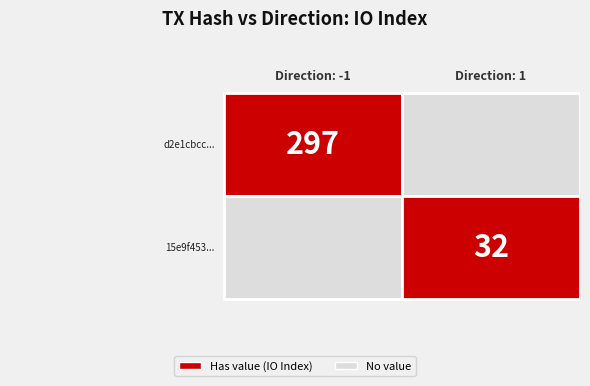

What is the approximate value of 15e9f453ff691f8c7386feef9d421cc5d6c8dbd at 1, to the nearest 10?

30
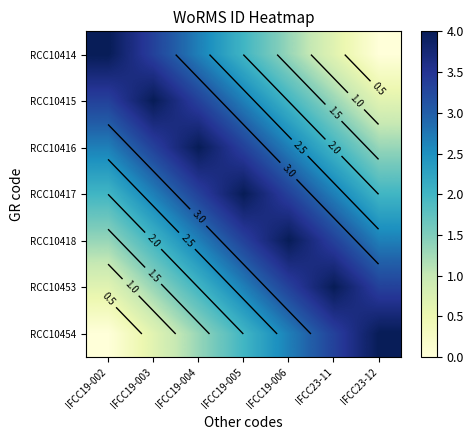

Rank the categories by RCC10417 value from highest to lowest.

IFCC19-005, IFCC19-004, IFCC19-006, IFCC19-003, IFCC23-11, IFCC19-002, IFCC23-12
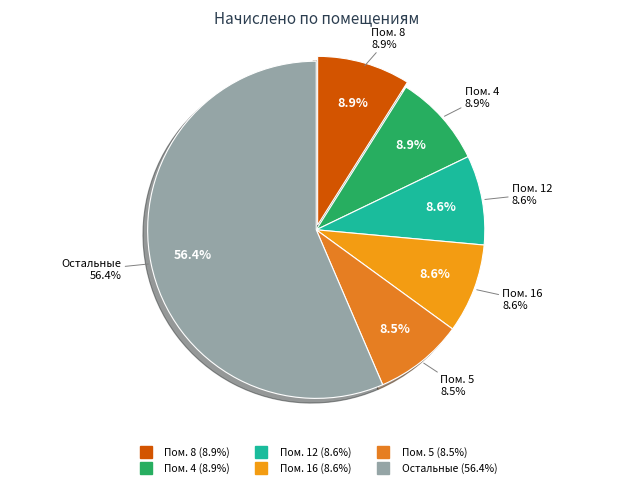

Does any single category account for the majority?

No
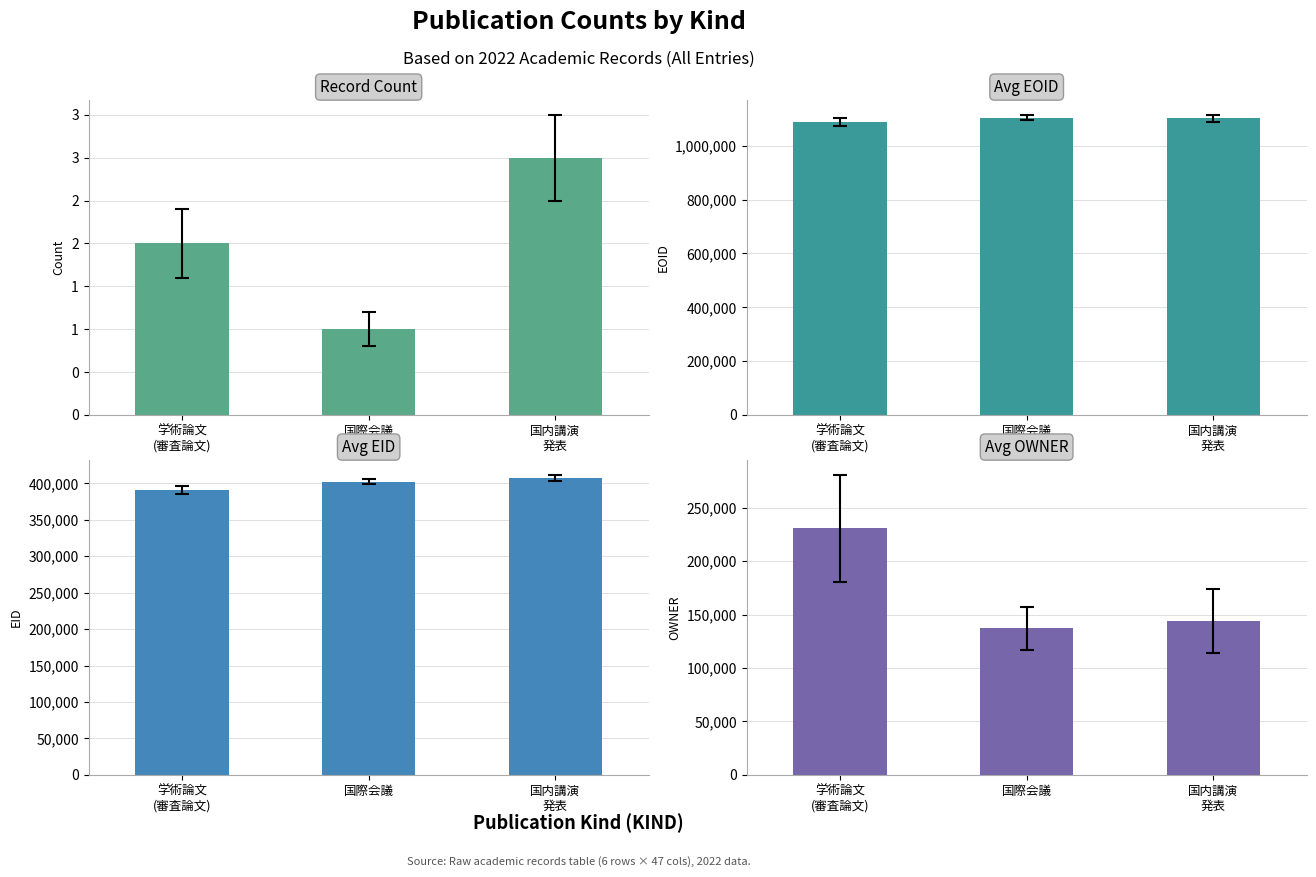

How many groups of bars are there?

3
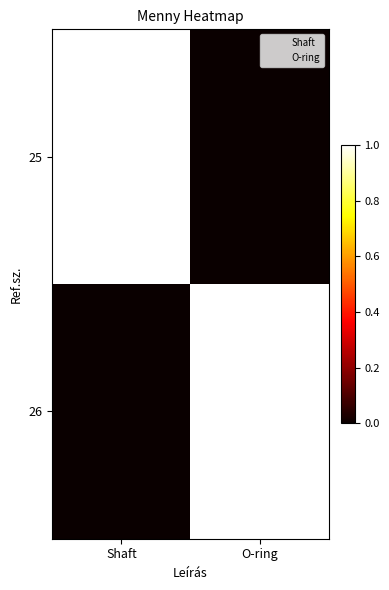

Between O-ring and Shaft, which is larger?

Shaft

▬▬▬

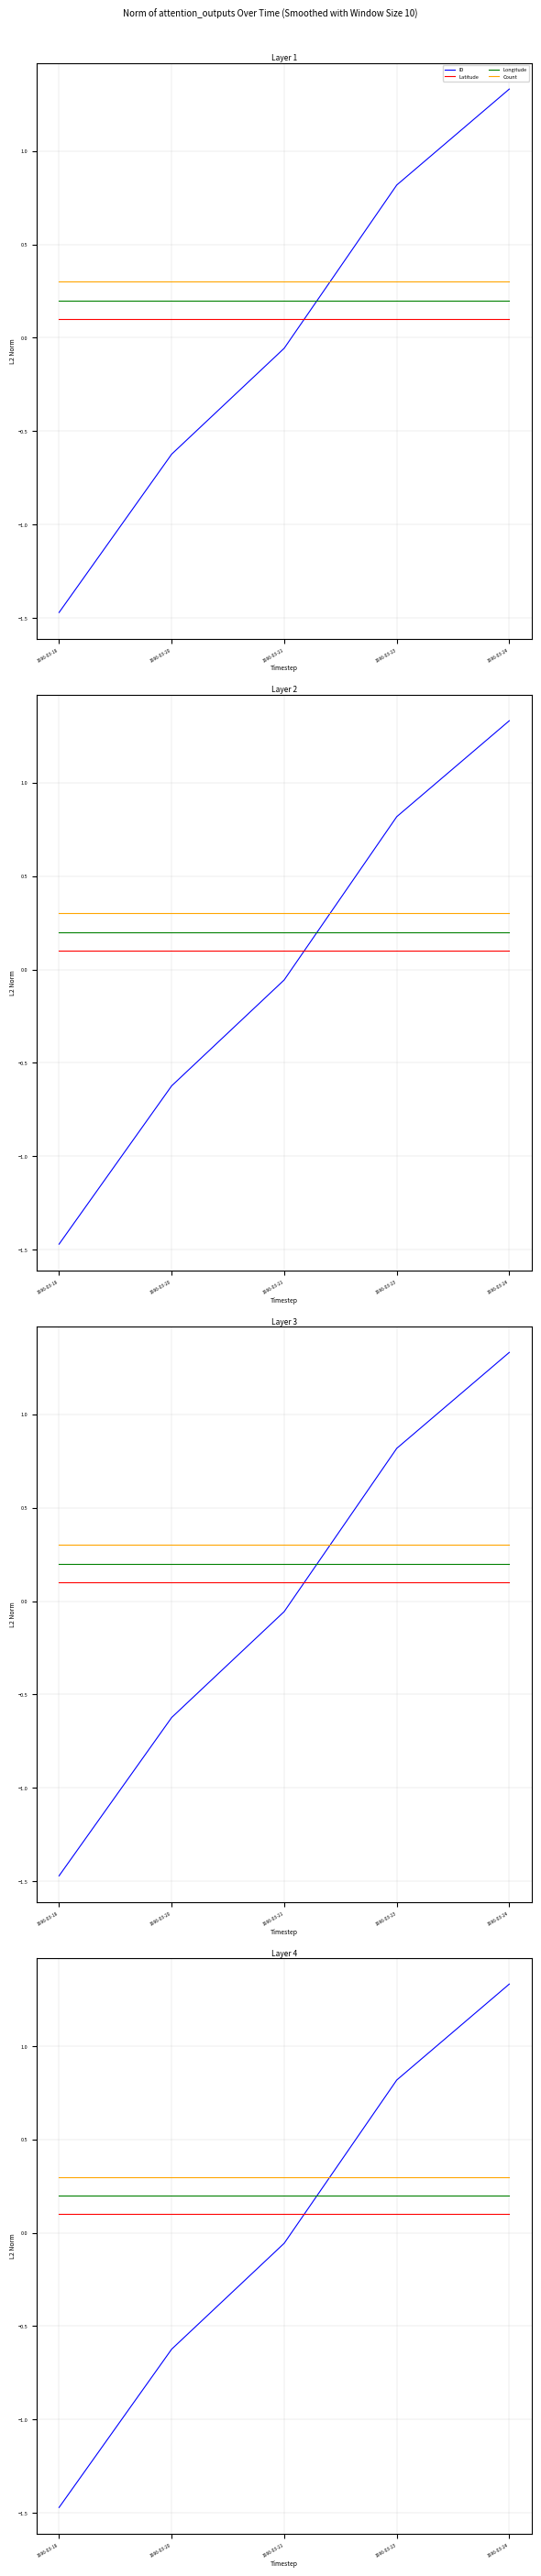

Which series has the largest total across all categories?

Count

▬▬▬

◆ **DESCRIPTION OF THE TASK**
Rewrite the rows above, from the line with "How many groups of bars are there?" up to and including the line with "Between O-ring and Shaft, which is larger?", switching "groups" to "clusters" and changing nothing else. Leave the pictures out of the answer.

◆ **ANSWER FOR THE TASK**
How many clusters of bars are there?

3

Between O-ring and Shaft, which is larger?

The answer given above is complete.